За стеной гости вдруг начали петь. Пели русские, украинские песни. Начали было и одну молдавскую — «Поржавели листья виноградника», но бросили ее недопетую. Запевала низким, грудным голосом жена председателя колхоза. Была она баба с ленцой, вредная, но голос у нее был удивительный. Ее запевка подстегивала, накаляла, и когда наступал черед подпевающим, сотрясались и окна и двери. Но ни мать, ни ее дитя не слышали этого веселья. Они, передав все заботы и тревоги старику, сладко спали. Часа два старик подремал на низенькой скамеечке, охраняя их покой, а под утро встал и тихо, чтобы не разбудить, оделся и вышел.
На улице было светло и морозно. Онаке глубоко вдохнул в себя холодный, свежий воздух; приободрился, и даже показалось ему, что он не так уж стар. Постоял, размышляя. С некоторой опаской обошел стоявшие у крыльца «Волги», точно это было самое опасное, что подстерегало род человеческий. Аккуратно обогнув их, выбрался на дорогу и медленно зашагал по глубоко пропаханной в снегу трактором колее.

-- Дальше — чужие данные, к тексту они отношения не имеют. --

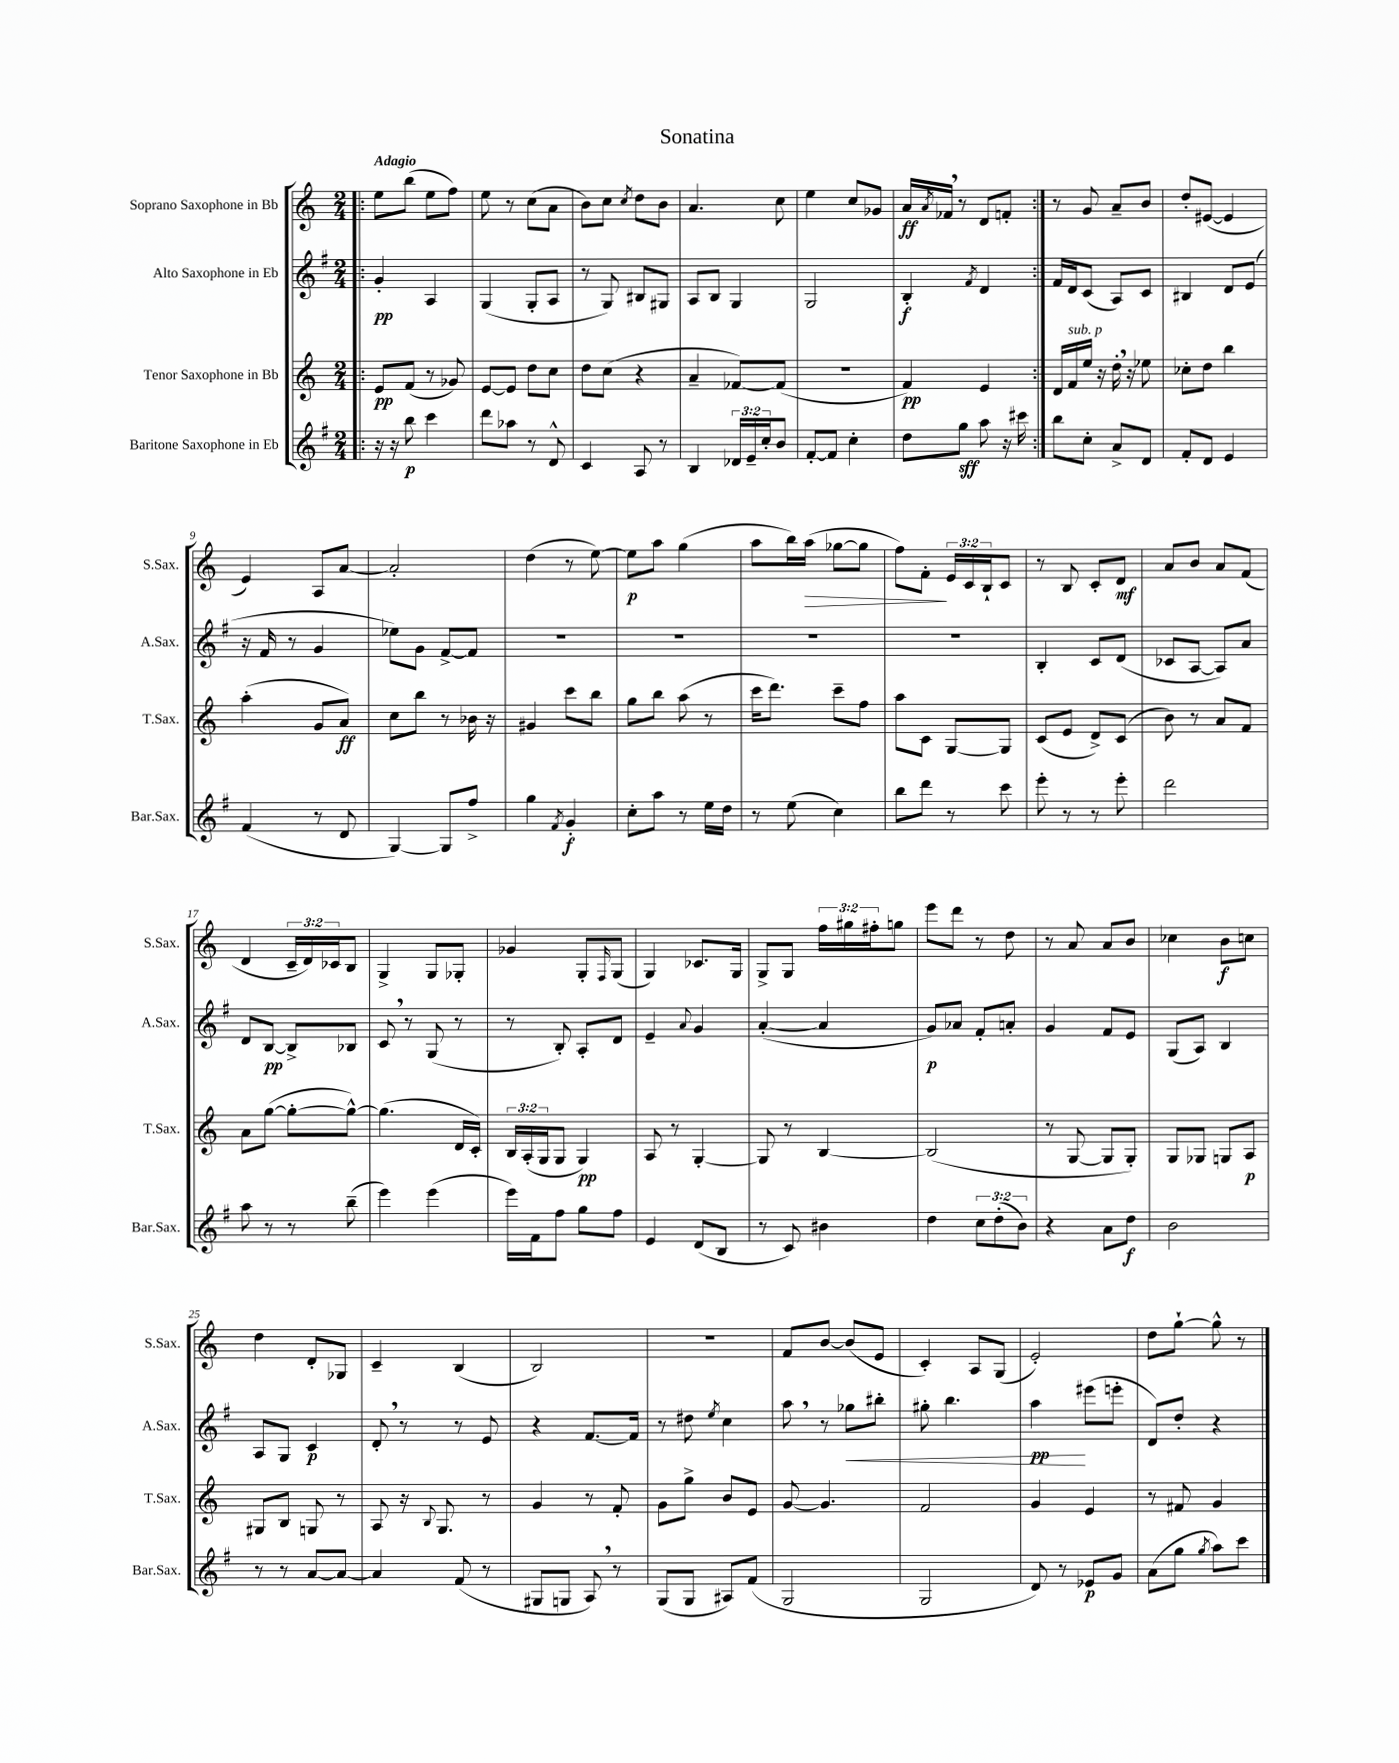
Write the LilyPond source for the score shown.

\header { title = "Sonatina" }
<<
\new StaffGroup <<
\new Staff = "s0" \with { instrumentName = "Soprano Saxophone in Bb" shortInstrumentName = "S.Sax." } {
    \clef treble \key c \major \numericTimeSignature \time 2/4 \override Staff.TupletNumber.text = #tuplet-number::calc-fraction-text \tempo "Adagio"
    \repeat volta 2 { \bar ".|:" e''8 b''8( e''8 f''8) |
    e''8 r8 c''8( a'8 |
    b'8) c''8 \acciaccatura { c''8 } d''8 b'8 |
    a'4. c''8 |
    e''4 c''8 ges'8 |
    a'16\ff \acciaccatura { a'8 } fes'16 \breathe r8 d'8 f'8-. | }
    r8 g'8 a'8-- b'8 |
    d''8-. eis'8~( eis'4 |
    e'4) a8 a'8~ |
    a'2-. |
    d''4( r8 e''8~) |
    e''8\p a''8 g''4( |
    a''8 b''16) a''16\>( ges''8~ ges''8 |
    f''8) f'8-.\! \tuplet 3/2 { e'16 c'16 b16-! } c'8 |
    r8 b8 c'8-. d'8\mf |
    a'8 b'8 a'8 f'8( |
    d'4 \tuplet 3/2 { c'16-- d'16) ces'16 } b8 |
    g4-> g8 ges8-. |
    ges'4 g8-. \grace { f16 } g8( |
    g4) ces'8. g16 |
    g8-> g8 \tuplet 3/2 { f''16 gis''16 fis''16-. } g''8 |
    e'''8 d'''8 r8 d''8 |
    r8 a'8 a'8 b'8 |
    ces''4 b'8\f c''8 |
    d''4 d'8-. ges8 |
    c'4-- b4( |
    b2) |
    r2 |
    f'8 b'8~ b'8( e'8 |
    c'4-.) a8 g8( |
    e'2-.) |
    d''8 g''8~-! g''8-^ r8 \bar "|." |
}
\new Staff = "s1" \with { instrumentName = "Alto Saxophone in Eb" shortInstrumentName = "A.Sax." } {
    \clef treble \key g \major \numericTimeSignature \time 2/4
    \repeat volta 2 { \bar ".|:" g'4-.\pp a4 |
    g4( g8-. a8 |
    r8 g8) bis8 gis8 |
    a8 b8 g4 |
    g2 |
    b4-.\f \acciaccatura { fis'8 } d'4 | }
    fis'16 d'16 c'8( a8) c'8 |
    bis4 d'8 e'8( |
    r16 fis'16 r8 g'4 |
    ees''8) g'8 fis'8~-> fis'8 |
    R2 |
    R2 |
    R2 |
    R2 |
    b4-. c'8 d'8( |
    ces'8 a8~ a8) a'8 |
    d'8 b8~\pp b8-> bes8 |
    c'8 \breathe r8 g8( r8 |
    r8 b8-.) a8-. d'8 |
    e'4-- \appoggiatura { a'8 } g'4 |
    a'4~-.( a'4 |
    g'8\p) aes'8 fis'8-. a'8-. |
    g'4 fis'8 e'8 |
    g8( a8) b4 |
    a8 g8 c'4\p |
    d'8-. \breathe r8 r8 e'8 |
    r4 fis'8.~ fis'16 |
    r8 dis''8 \acciaccatura { e''8 } c''4 |
    a''8 \breathe r8 ges''8\< bis''8-. |
    gis''8-. b''4. |
    a''4\pp\! eis'''8( e'''8-. |
    d'8) d''8-. r4 \bar "|." |
}
\new Staff = "s2" \with { instrumentName = "Tenor Saxophone in Bb" shortInstrumentName = "T.Sax." } {
    \clef treble \key c \major \numericTimeSignature \time 2/4 \override Staff.TupletNumber.text = #tuplet-number::calc-fraction-text
    \repeat volta 2 { \bar ".|:" e'8\pp f'8( r8 ges'8) |
    e'8~ e'8 d''8 c''8 |
    d''8 c''8( r4 |
    a'4-- fes'8~) fes'8( |
    r2 |
    f'4\pp) e'4 | }
    d'16 f'16^\markup { \italic "sub. p" } e''16 r16 d''16-. \breathe r16 ees''8 |
    ces''8-. d''8 b''4 |
    a''4-.( g'8 a'8\ff) |
    c''8 b''8 r8 bes'16 r16 |
    gis'4 c'''8 b''8 |
    g''8 b''8 a''8( r8 |
    c'''16 d'''8.) c'''8-- f''8 |
    a''8 c'8 g8~ g8 |
    c'8( e'8 d'8->) c'8( |
    b'8) r8 a'8 f'8 |
    a'8 g''8~( g''8~-. g''8~-^) |
    g''4.( d'16 c'16-.) |
    \tuplet 3/2 { b16 a16-.( g16 } g8 g4\pp) |
    a8 r8 g4~-. |
    g8 r8 b4~ |
    b2( |
    r8 g8~ g8 g8-.) |
    g8 ges8 g8 a8\p |
    gis8 b8 g8 r8 |
    a8 r16 \appoggiatura { b8 } g8. r8 |
    g'4 r8 f'8-. |
    g'8 g''8-> b'8 e'8 |
    g'8~ g'4. |
    f'2 |
    g'4 e'4 |
    r8 fis'8 g'4 \bar "|." |
}
\new Staff = "s3" \with { instrumentName = "Baritone Saxophone in Eb" shortInstrumentName = "Bar.Sax." } {
    \clef treble \key g \major \numericTimeSignature \time 2/4 \override Staff.TupletNumber.text = #tuplet-number::calc-fraction-text
    \repeat volta 2 { \bar ".|:" r16 r16 b''8\p c'''4 |
    d'''8 aes''8 r8 d'8-^ |
    c'4 a8 r8 |
    b4 \tuplet 3/2 { des'16 e'16-- c''16-. } b'8 |
    fis'8~-. fis'8 c''4-. |
    d''8 g''8\sff a''8 r16 cis'''16 | }
    b''8 c''8-. a'8-> d'8 |
    fis'8-. d'8 e'4 |
    fis'4( r8 d'8 |
    g4~) g8 fis''8-> |
    g''4 \acciaccatura { fis'8 } g'4-.\f |
    c''8-. a''8 r8 e''16 d''16 |
    r8 e''8( c''4) |
    b''8 d'''8 r8 c'''8 |
    e'''8-. r8 r8 e'''8-. |
    d'''2 |
    a''8 r8 r8 b''8--( |
    e'''4) e'''4( |
    e'''16) fis'16 fis''8 g''8 fis''8 |
    e'4 d'8( b8 |
    r8 c'8) bis'4 |
    d''4 \tuplet 3/2 { c''8 d''8-.( b'8) } |
    r4 a'8 d''8\f |
    b'2 |
    r8 r8 a'8~ a'8~ |
    a'4 fis'8( r8 |
    gis8 g8 a8) \breathe r8 |
    g8( g8 ais8) fis'8( |
    g2 |
    g2 |
    d'8) r8 ees'8\p g'8 |
    a'8( g''8 \acciaccatura { g''8 } a''8) c'''8 \bar "|." |
}
>>
>>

Вокруг стояла глубокая тишина. И ни одной живой души. Деревни и в помине не было. Заваленная высокими сугробами, прихваченная морозом, Чутура вся ушла куда-то вглубь, спала, согретая собственным дыханием, и ни огонька, ни ниточки дыма, ни собачьего лая. Это казалось просто удивительным, потому что время близилось к утру, а чутуряне, приученные за лето отсыпаться коротким крепким сном, зимой изнывали под гнетом холодных, длинных ночей. Вставали они задолго до рассвета. Топили печи, скрипели журавлями колодцев, кормили скотину, прочищали в снегу дорожки. Хотя и то сказать — когда как. Иногда деревня любила вставать рано, другой раз заспится.
«Хитра же эта наша Чутура», — не то с осуждением, не то с одобрением подумал про себя Онаке.
Чутуру и вправду последние годы лихорадило как-то. Она жила своим настроением, это и только это было для нее важно. А настроение ведь дело случая — поди погадай, когда и что на тебя налетит. Вдруг в самый обычный, рабочий, хмурый день на Чутуру находило веселье, и она так разгуливалась, что удержу ей не было, и слава об этой ни с того ни с сего налетевшей гулянке шла по всей степи. А другой раз наступит праздник, и чутурянки все, что нужно, сготовят, и власти кого только можно от нарядов освободят, и сами люди приоденутся, принарядятся, и все хорошо, осталось только сесть за стол, налить вино в стаканы, а вот праздновать чутурянам почему-то не хочется. И ходят они унылые, ругаются с женами, грызутся друг с другом, назло самим себе берут лопату или еще что и начинают ту пустяковую работу, у которой даже названия нету, просто лишь бы не праздновать.